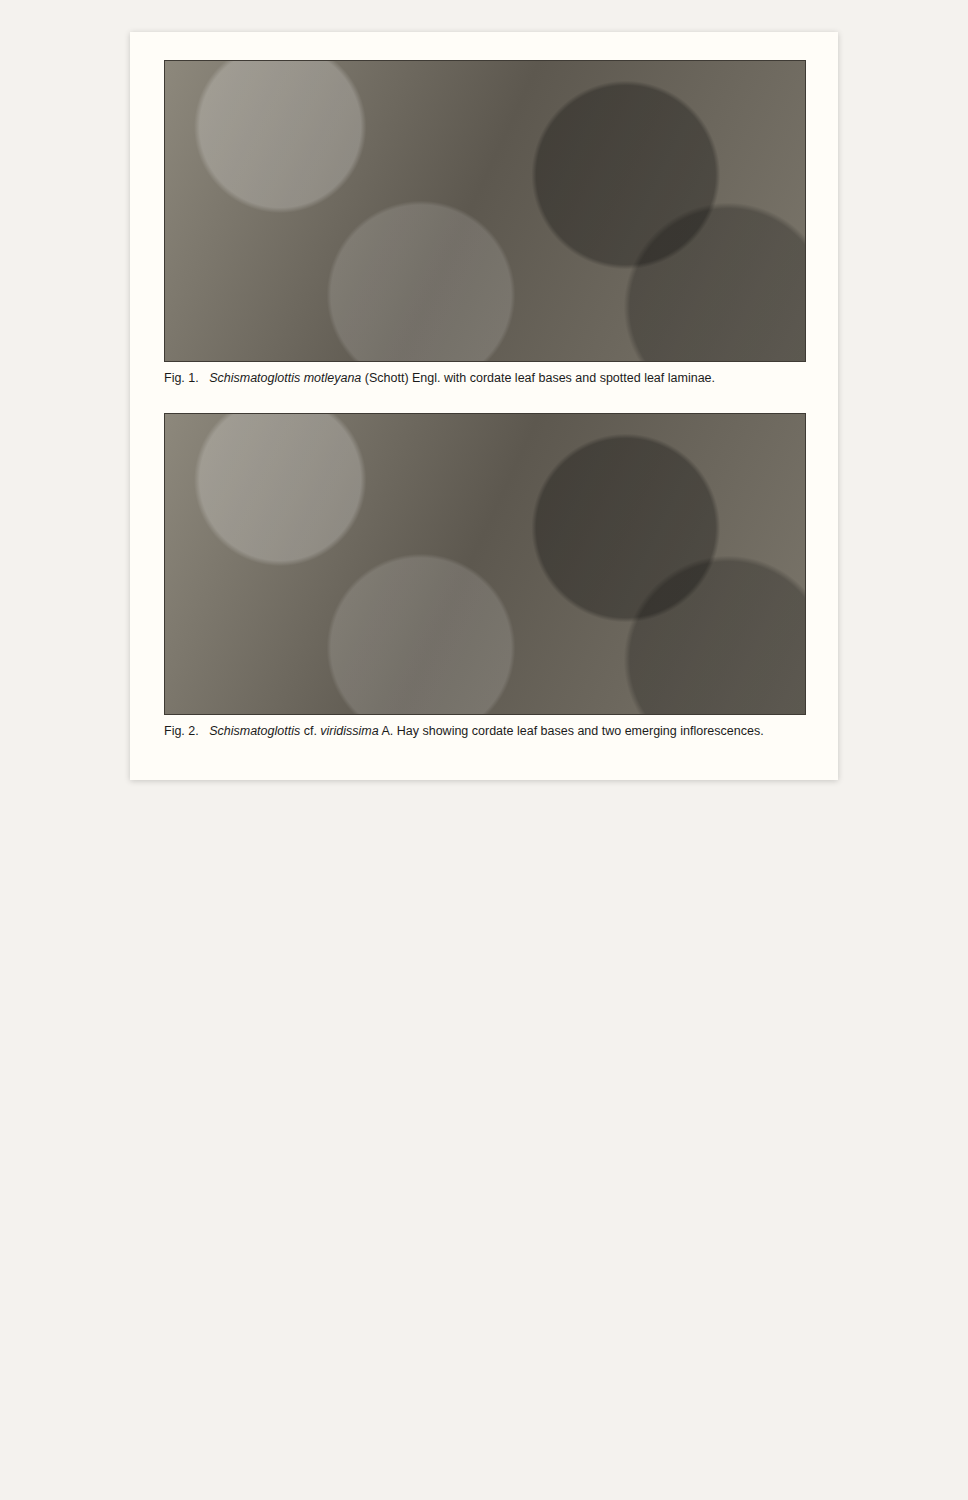Fig. 1. Schismatoglottis motleyana (Schott) Engl. with cordate leaf bases and spotted leaf laminae.
Fig. 2. Schismatoglottis cf. viridissima A. Hay showing cordate leaf bases and two emerging inflorescences.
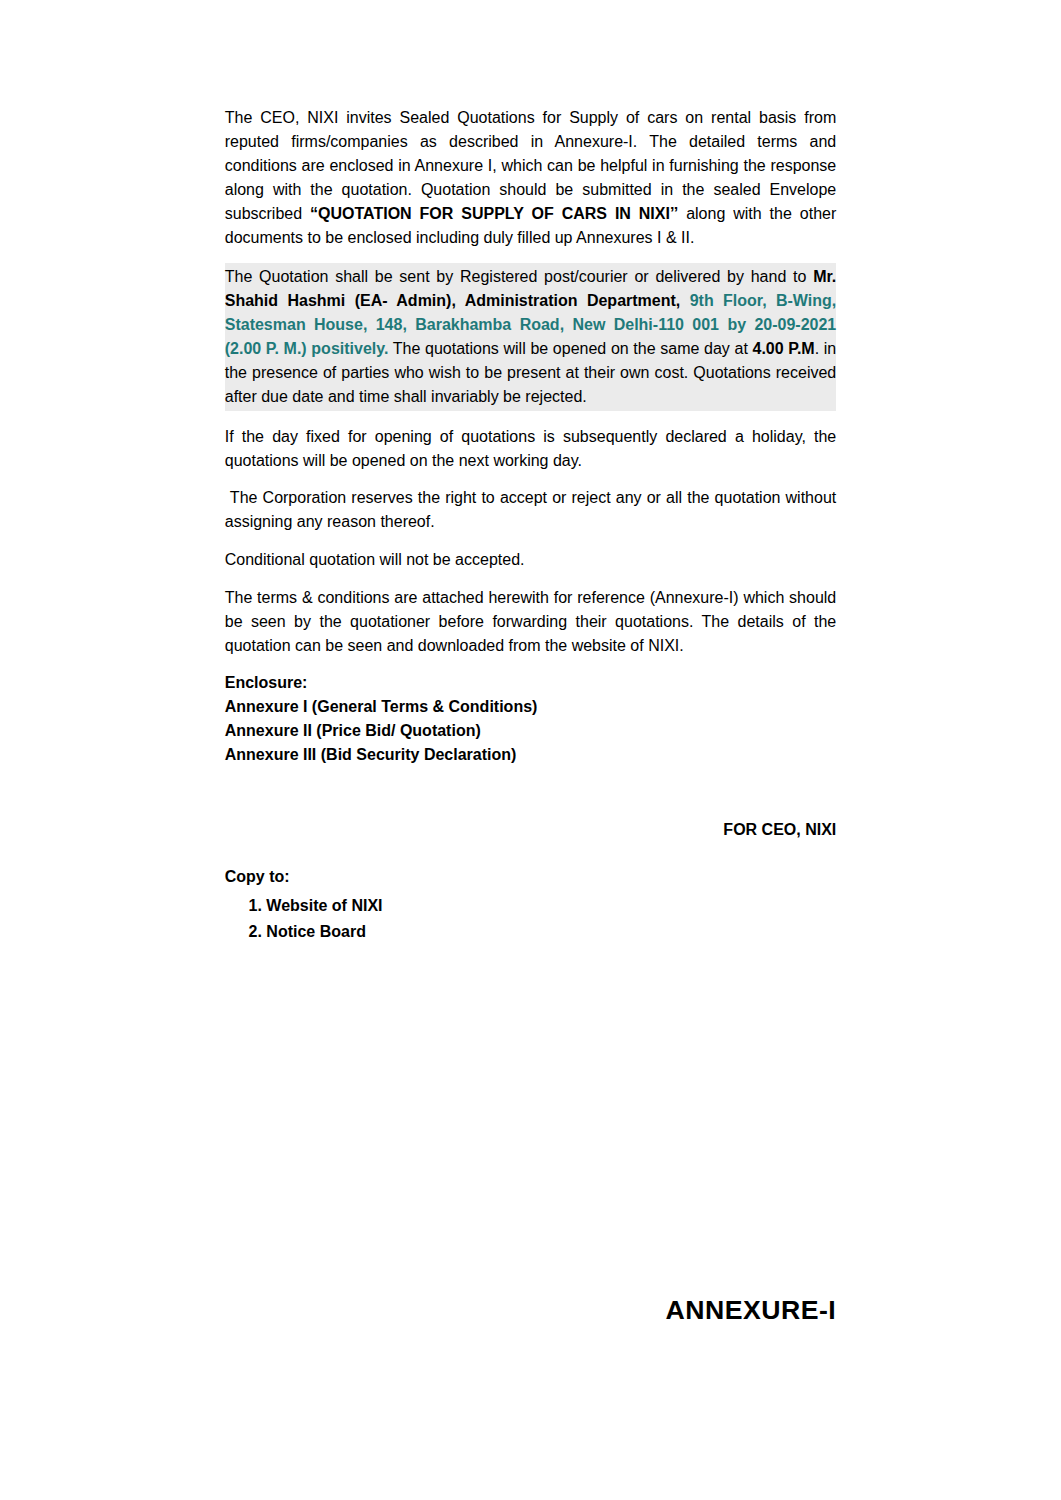The CEO, NIXI invites Sealed Quotations for Supply of cars on rental basis from reputed firms/companies as described in Annexure-I. The detailed terms and conditions are enclosed in Annexure I, which can be helpful in furnishing the response along with the quotation. Quotation should be submitted in the sealed Envelope subscribed “QUOTATION FOR SUPPLY OF CARS IN NIXI’’ along with the other documents to be enclosed including duly filled up Annexures I & II.
The Quotation shall be sent by Registered post/courier or delivered by hand to Mr. Shahid Hashmi (EA- Admin), Administration Department, 9th Floor, B-Wing, Statesman House, 148, Barakhamba Road, New Delhi-110 001 by 20-09-2021 (2.00 P. M.) positively. The quotations will be opened on the same day at 4.00 P.M. in the presence of parties who wish to be present at their own cost. Quotations received after due date and time shall invariably be rejected.
If the day fixed for opening of quotations is subsequently declared a holiday, the quotations will be opened on the next working day.
The Corporation reserves the right to accept or reject any or all the quotation without assigning any reason thereof.
Conditional quotation will not be accepted.
The terms & conditions are attached herewith for reference (Annexure-I) which should be seen by the quotationer before forwarding their quotations. The details of the quotation can be seen and downloaded from the website of NIXI.
Enclosure:
Annexure I (General Terms & Conditions)
Annexure II (Price Bid/ Quotation)
Annexure III (Bid Security Declaration)
FOR CEO, NIXI
Copy to:
Website of NIXI
Notice Board
ANNEXURE-I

--- About this task ---
Please go through the data above and copy each line that has the word "opened".

--- Exercise response ---
The Quotation shall be sent by Registered post/courier or delivered by hand to Mr. Shahid Hashmi (EA- Admin), Administration Department, 9th Floor, B-Wing, Statesman House, 148, Barakhamba Road, New Delhi-110 001 by 20-09-2021 (2.00 P. M.) positively. The quotations will be opened on the same day at 4.00 P.M. in the presence of parties who wish to be present at their own cost. Quotations received after due date and time shall invariably be rejected.
If the day fixed for opening of quotations is subsequently declared a holiday, the quotations will be opened on the next working day.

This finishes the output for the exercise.